◆ PRUÉBALO:
Según el texto sobre el miedo, ¿por qué a grandes imperios e ideologías les sirve sembrar miedo en la sociedad? Responde en una o dos oraciones.

══ TEXTO MOSTRADO

Nadie teme perder lo que no valora. Es así como cada época, sociedad y persona varían en su construcción del “miedo”, de acuerdo con lo que más estiman y aman en realidad. De ahí que el miedo tenga su cara bella y que debemos considerar: tener miedo sano es el reverso de un amor y valoración que nos llena de esperanza y felicidad.

Sí, hay un miedo sano y otro insano… El miedo, como reacción biológica y neuronal, es una respuesta adaptativa que compartimos con el reino animal como una alarma de un peligro real. Frente a ese miedo sano, que nos cuida y anticipa, buscamos soluciones, nos movemos, corremos, reaccionamos para salvar la vida y recuperar la protección y la seguridad vital. Así lo hacen el pulpo cuando tira su tinta para despistar o el pez globo cuando infla sus púas para pinchar; nosotros secretamos adrenalina para correr o saltar como Superman.

El miedo insano

Sin embargo, el miedo insano, el que enferma, es esa mezcla pegajosa y fétida que nos hunde en una compleja construcción de creencias, vivencias, emociones, sentimientos y de cuanto hay y es difícil de enfrentar. La idea es cómo salir de ese pantano que nos atrapa, que se contagia y que nos puede matar si no recibimos la orientación adecuada para aprender a flotar.

Los miedos son una “bolsa de gatos” muy confusa donde coexisten y se retroalimentan miedos personales y colectivos, miedos externos e internos, miedos reales e imaginarios, miedos corporales, miedos espirituales, cognitivos y sentimentales, miedos políticos, miedos medioambientales, miedos profundos y superficiales… Sin embargo, en la base de todos ellos hay un solo y gran miedo: el miedo a la muerte, entendida como finitud, limitación, inseguridad, desprotección, vulnerabilidad y fragilidad. En el fondo, debajo de cada miedo está la conciencia de nuestra impotencia, finitud y pequeñez frente a la inmensidad.

El miedómetro

Al momento de salir de la niñez, y por ende ir dejando atrás la omnipotencia, nos vamos apropiando de miedos de todo tipo. Ahora bien, las personas pueden oscilar entre dos extremos que es bueno constatar: el que niega el miedo y cae en la temeridad, y el obsesivo que cree que, controlando, todo lo va a evitar.

Para mantener el equilibrio y no hundirnos en todos ellos es clave el discernimiento para ir reconociendo cada “gato”, de la bolsa, en su color y tamaño, y poniéndolo en su lugar. No es lo mismo tener miedo de un temblor que el temor de quedarse sin ingresos para la sobrevivencia. El problema está cuando todos se mezclan. Salir de nosotros mismos y ver las situaciones de otros siempre nos ayudará.

El miedo se contagia

Uno de los fenómenos a los que hay que poner especial atención es la manipulación que puedan ejercer otros, intencional o ingenuamente, para causarnos miedo. Hay grandes imperios e ideologías a las que les sirve sembrar miedo en la sociedad, porque, de ese modo, las personas están dispuestas a ceder sus derechos y libertad. Tiranías de todos los colores y hasta las religiones han ejercido el miedo para que las personas acepten a cuenta de su protección y seguridad. Dios mismo, por mucho tiempo y por parte de su Iglesia, fue enseñado y administrado desde la lógica de un padre castigador que imponía su ley en base al miedo. Por eso, es urgente y necesario revisar y cuestionar las fuentes, informarnos a fondo y no comulgar con “ruedas de molino” a la hora de discernir y elegir cómo actuar.

════
══ DATOS MOSTRADOS

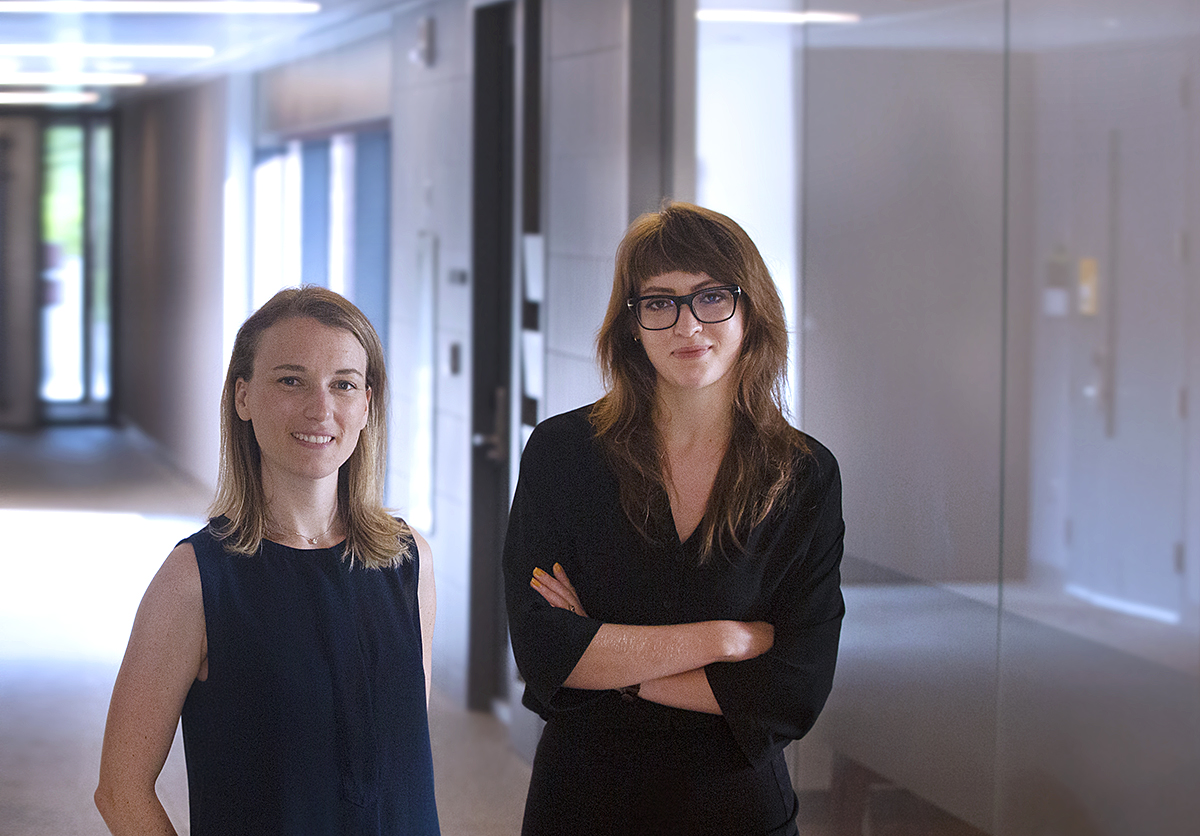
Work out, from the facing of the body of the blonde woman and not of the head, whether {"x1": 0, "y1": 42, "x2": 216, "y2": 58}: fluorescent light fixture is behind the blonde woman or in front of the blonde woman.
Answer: behind

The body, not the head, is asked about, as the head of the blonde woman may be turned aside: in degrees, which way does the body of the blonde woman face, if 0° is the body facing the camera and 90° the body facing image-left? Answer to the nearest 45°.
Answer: approximately 315°

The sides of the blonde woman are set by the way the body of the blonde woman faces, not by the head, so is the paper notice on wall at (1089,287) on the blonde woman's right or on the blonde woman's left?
on the blonde woman's left
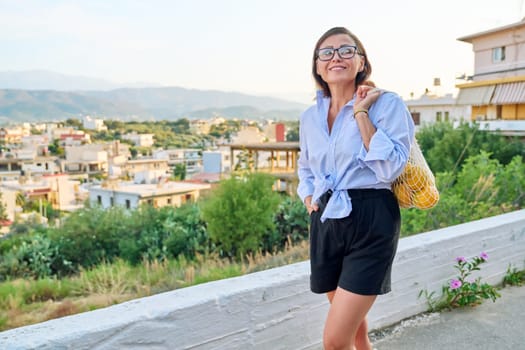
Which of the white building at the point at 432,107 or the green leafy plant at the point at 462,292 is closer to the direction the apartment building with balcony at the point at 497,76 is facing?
the green leafy plant

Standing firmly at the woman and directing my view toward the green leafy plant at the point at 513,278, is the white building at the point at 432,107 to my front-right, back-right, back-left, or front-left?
front-left

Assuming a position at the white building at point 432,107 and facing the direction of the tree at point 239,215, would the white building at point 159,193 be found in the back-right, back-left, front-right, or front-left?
front-right

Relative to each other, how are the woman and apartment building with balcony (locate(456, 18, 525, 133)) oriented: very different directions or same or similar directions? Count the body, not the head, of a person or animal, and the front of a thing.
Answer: same or similar directions

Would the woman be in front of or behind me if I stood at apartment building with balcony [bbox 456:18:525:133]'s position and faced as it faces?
in front

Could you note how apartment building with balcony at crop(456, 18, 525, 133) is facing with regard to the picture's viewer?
facing the viewer and to the left of the viewer

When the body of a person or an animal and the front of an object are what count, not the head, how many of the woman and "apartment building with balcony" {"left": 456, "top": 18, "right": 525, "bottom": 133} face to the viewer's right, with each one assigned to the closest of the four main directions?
0

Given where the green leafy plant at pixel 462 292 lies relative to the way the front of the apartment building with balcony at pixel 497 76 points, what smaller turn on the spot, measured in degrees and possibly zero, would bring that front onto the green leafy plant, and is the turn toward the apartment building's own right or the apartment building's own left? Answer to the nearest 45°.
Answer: approximately 45° to the apartment building's own left

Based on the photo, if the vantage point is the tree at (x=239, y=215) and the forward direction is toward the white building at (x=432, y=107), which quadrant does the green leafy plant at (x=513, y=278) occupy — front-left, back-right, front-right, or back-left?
back-right

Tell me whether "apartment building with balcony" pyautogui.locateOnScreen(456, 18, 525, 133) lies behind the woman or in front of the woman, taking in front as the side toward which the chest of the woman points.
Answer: behind

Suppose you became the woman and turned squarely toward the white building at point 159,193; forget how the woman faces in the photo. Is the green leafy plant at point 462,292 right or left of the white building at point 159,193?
right

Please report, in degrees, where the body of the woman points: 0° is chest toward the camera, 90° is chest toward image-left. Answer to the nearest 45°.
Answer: approximately 45°

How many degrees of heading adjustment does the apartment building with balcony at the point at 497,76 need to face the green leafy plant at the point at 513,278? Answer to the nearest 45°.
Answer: approximately 45° to its left

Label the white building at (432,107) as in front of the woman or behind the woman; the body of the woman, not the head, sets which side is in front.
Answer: behind
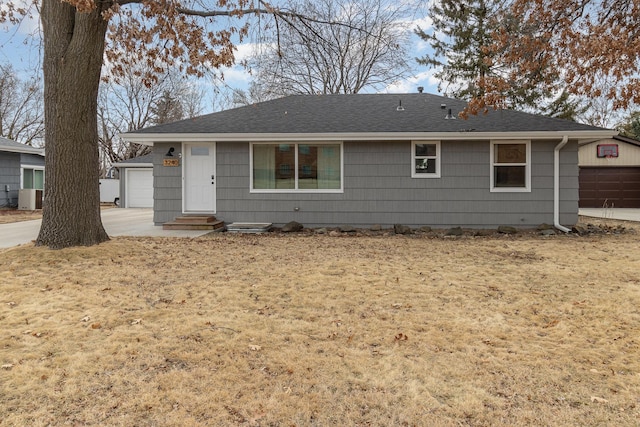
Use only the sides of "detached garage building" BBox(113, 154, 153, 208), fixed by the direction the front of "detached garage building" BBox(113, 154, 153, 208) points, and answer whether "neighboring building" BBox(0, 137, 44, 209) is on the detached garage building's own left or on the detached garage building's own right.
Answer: on the detached garage building's own right

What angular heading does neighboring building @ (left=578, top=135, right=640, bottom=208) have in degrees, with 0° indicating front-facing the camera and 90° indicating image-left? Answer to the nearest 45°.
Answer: approximately 0°

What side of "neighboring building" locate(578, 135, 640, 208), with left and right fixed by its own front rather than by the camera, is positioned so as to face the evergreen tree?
right

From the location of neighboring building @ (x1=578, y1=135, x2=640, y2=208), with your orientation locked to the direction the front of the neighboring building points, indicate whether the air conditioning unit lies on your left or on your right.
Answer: on your right

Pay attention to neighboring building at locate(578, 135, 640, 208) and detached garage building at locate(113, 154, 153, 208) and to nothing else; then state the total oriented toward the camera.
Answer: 2

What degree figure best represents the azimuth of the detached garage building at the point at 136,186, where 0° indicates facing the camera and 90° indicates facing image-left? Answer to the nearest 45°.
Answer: approximately 0°

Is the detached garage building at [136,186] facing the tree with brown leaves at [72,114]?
yes

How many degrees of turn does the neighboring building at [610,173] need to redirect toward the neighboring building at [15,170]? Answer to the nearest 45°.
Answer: approximately 45° to its right

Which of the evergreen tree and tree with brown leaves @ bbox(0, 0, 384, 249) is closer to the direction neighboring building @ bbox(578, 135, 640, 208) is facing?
the tree with brown leaves

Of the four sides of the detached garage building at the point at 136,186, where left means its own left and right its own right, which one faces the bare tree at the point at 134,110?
back
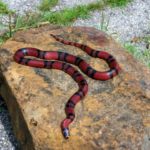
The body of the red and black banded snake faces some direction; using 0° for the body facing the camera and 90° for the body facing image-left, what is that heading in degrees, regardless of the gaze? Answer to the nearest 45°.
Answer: approximately 0°
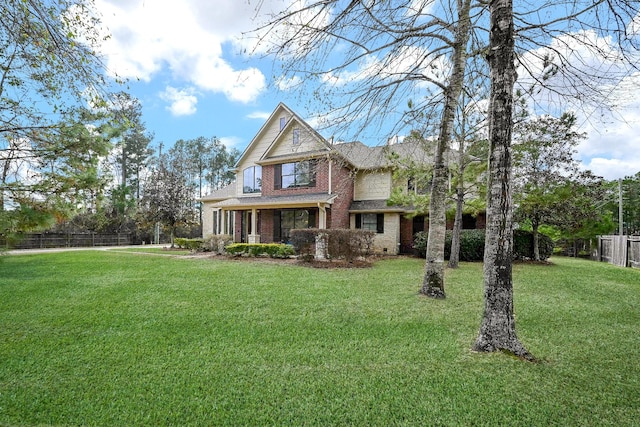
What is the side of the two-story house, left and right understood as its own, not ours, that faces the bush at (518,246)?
left

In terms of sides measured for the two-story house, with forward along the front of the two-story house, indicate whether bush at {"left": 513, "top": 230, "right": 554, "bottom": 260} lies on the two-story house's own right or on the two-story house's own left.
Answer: on the two-story house's own left

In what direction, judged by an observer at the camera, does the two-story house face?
facing the viewer and to the left of the viewer

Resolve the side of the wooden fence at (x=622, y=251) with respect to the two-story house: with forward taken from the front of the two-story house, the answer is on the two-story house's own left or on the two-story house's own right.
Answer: on the two-story house's own left

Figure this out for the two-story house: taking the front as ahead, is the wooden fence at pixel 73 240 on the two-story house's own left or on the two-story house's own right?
on the two-story house's own right

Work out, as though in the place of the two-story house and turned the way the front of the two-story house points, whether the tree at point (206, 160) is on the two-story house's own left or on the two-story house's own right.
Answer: on the two-story house's own right

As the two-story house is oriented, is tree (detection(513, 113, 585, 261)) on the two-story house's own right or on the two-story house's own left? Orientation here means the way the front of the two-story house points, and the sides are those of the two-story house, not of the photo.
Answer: on the two-story house's own left

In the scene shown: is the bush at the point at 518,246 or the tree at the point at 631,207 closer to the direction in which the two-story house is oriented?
the bush

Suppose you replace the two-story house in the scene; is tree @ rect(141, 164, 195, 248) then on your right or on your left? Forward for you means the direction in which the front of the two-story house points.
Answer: on your right
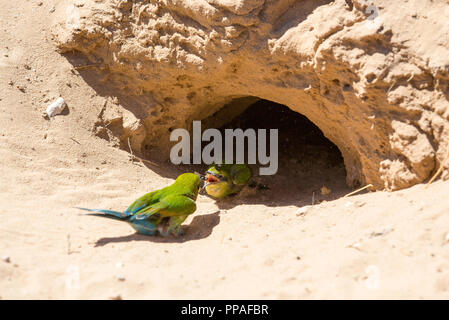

════

◆ RESULTADO DE LA TAREA:
Les sirve porque, de ese modo, las personas están dispuestas a ceder sus derechos y su libertad.